Comments on Tuesday’s post itemizing medical market failures suggest that many think private insurance fails via excess administrative costs, and via excess costs of enforcing contact details.  Private insurers, many think, charge too much and try too hard to renege on their promises.  Let me explain why this sounds odd to an economist.

In a typical industry, producers use tech to convert inputs into outputs, and price those outputs to induce consumers to buy them.  Markets typically fail by inducing consumers to buy the wrong product mix, and inducing producers to make the wrong product mix.  In such cases we consider regulating prices and/or product mixes to mitigate this failure.  In principle, a market could also fail if private producers only had inferior tech available to them, while the government had superior tech only usable via direct government production.  In such an apparently odd hypothetical case one might prefer direct government production.

Strangely enough, this possibility seems to be the reason many want government provided medical insurance.  Let me elaborate.  There are usually many trade-offs to make between costs and various product features and methods of production.

In medical insurance, the cost to estimate customer risk is reduced if all customers must buy your product.  That and other administrative costs are also reduced when the insurance is renegotiated less often, and when one insures a large group at once instead of one at a time.  The cost of enforcing contract details, such as what treatments are covered in what situations, is higher when the contract is complex, excluding many particular things while including many others.  Contract enforcement is also harder when the agents who are supposed to comply with the contract have strong contrary financial incentives.

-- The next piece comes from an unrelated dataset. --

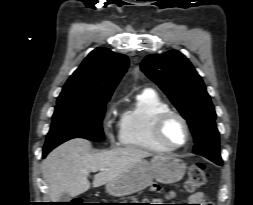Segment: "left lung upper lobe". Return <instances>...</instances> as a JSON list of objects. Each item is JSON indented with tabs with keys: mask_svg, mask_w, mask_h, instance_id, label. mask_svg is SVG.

Many think that government provided insurance would be cheaper and more dependable.  But the question is: would this be because the government would choose a different product mix, using the same insurance-making technology available to the private sector, or is this because the government is assumed to have some superior tech for making insurance?

If government insurance is better because it is infrequently renewed, is required to all or offered to large groups, has simple coverage definitions, or is implemented by agents with weak financial incentives, then we must wonder: why couldn’t private insurers make those same production choices?  If they could have done so, but didn’t expect consumers to want such a product, then there would have to be some market failure that induces a bad product mix.   If they could not have done so, then we have to postulate some extra insurance technology only available to government insurers.  But what could that extra tech be?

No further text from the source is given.